## DESCRIPTION OF THE TASK
Transcribe only what runs from the line including "### 📊 GitHub Stats" through the last line of the entries, exactly as it appears.

RECORDS SHOWN Start Marker

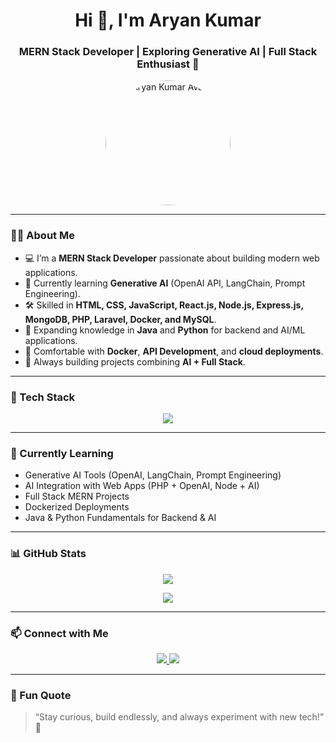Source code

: <h1 align="center">Hi 👋, I'm Aryan Kumar</h1>
<h3 align="center">MERN Stack Developer | Exploring Generative AI | Full Stack Enthusiast 🚀</h3>

<p align="center">
  <img src="https://avatars.githubusercontent.com/u/YOUR_GITHUB_ID?v=4" width="200px" style="border-radius: 50%;" alt="Aryan Kumar Avatar"/>
</p>

---

### 👨‍💻 About Me

- 💻 I’m a **MERN Stack Developer** passionate about building modern web applications.
- 🧠 Currently learning **Generative AI** (OpenAI API, LangChain, Prompt Engineering).
- 🛠️ Skilled in **HTML, CSS, JavaScript, React.js, Node.js, Express.js, MongoDB, PHP, Laravel, Docker, and MySQL**.
- 🌱 Expanding knowledge in **Java** and **Python** for backend and AI/ML applications.
- 🐳 Comfortable with **Docker**, **API Development**, and **cloud deployments**.
- 🚀 Always building projects combining **AI + Full Stack**.

---

### 🧰 Tech Stack

<p align="center">
  <img src="https://skillicons.dev/icons?i=html,css,js,bootstrap,react,nodejs,express,mongodb,php,laravel,mysql,docker,java,python,git,github,linux,postman" />
</p>

---

### 📌 Currently Learning

- Generative AI Tools (OpenAI, LangChain, Prompt Engineering)
- AI Integration with Web Apps (PHP + OpenAI, Node + AI)
- Full Stack MERN Projects
- Dockerized Deployments
- Java & Python Fundamentals for Backend & AI

---

### 📊 GitHub Stats

<p align="center">
  <img src="https://github-readme-stats.vercel.app/api?username=YOUR_GITHUB_USERNAME&show_icons=true&theme=radical" />
</p>

<p align="center">
  <img src="https://github-readme-streak-stats.herokuapp.com/?user=YOUR_GITHUB_USERNAME&theme=radical" />
</p>

---

### 📫 Connect with Me

<p align="center">
  <a href="https://www.linkedin.com/in/YOUR-LINKEDIN-ID/">
    <img src="https://img.shields.io/badge/LinkedIn-blue?style=for-the-badge&logo=linkedin&logoColor=white" />
  </a>
  <a href="mailto:YOUR-EMAIL@example.com">
    <img src="https://img.shields.io/badge/Gmail-red?style=for-the-badge&logo=gmail&logoColor=white" />
  </a>
</p>

---

### 🚀 Fun Quote
> “Stay curious, build endlessly, and always experiment with new tech!” 🚀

RECORDS SHOWN End Marker

## WRITTEN ANSWER
### 📊 GitHub Stats

<p align="center">
  <img src="https://github-readme-stats.vercel.app/api?username=YOUR_GITHUB_USERNAME&show_icons=true&theme=radical" />
</p>

<p align="center">
  <img src="https://github-readme-streak-stats.herokuapp.com/?user=YOUR_GITHUB_USERNAME&theme=radical" />
</p>

---

### 📫 Connect with Me

<p align="center">
  <a href="https://www.linkedin.com/in/YOUR-LINKEDIN-ID/">
    <img src="https://img.shields.io/badge/LinkedIn-blue?style=for-the-badge&logo=linkedin&logoColor=white" />
  </a>
  <a href="mailto:YOUR-EMAIL@example.com">
    <img src="https://img.shields.io/badge/Gmail-red?style=for-the-badge&logo=gmail&logoColor=white" />
  </a>
</p>

---

### 🚀 Fun Quote
> “Stay curious, build endlessly, and always experiment with new tech!” 🚀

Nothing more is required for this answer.